*Requirements*:
Write out every line of the material below word for word, without any changes.

*Listing*:
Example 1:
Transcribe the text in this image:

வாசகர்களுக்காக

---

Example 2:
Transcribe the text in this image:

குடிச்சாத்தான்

*Output below*:
Example 1:
Transcribe the text in this image:

வாசகர்களுக்காக

---

Example 2:
Transcribe the text in this image:

குடிச்சாத்தான்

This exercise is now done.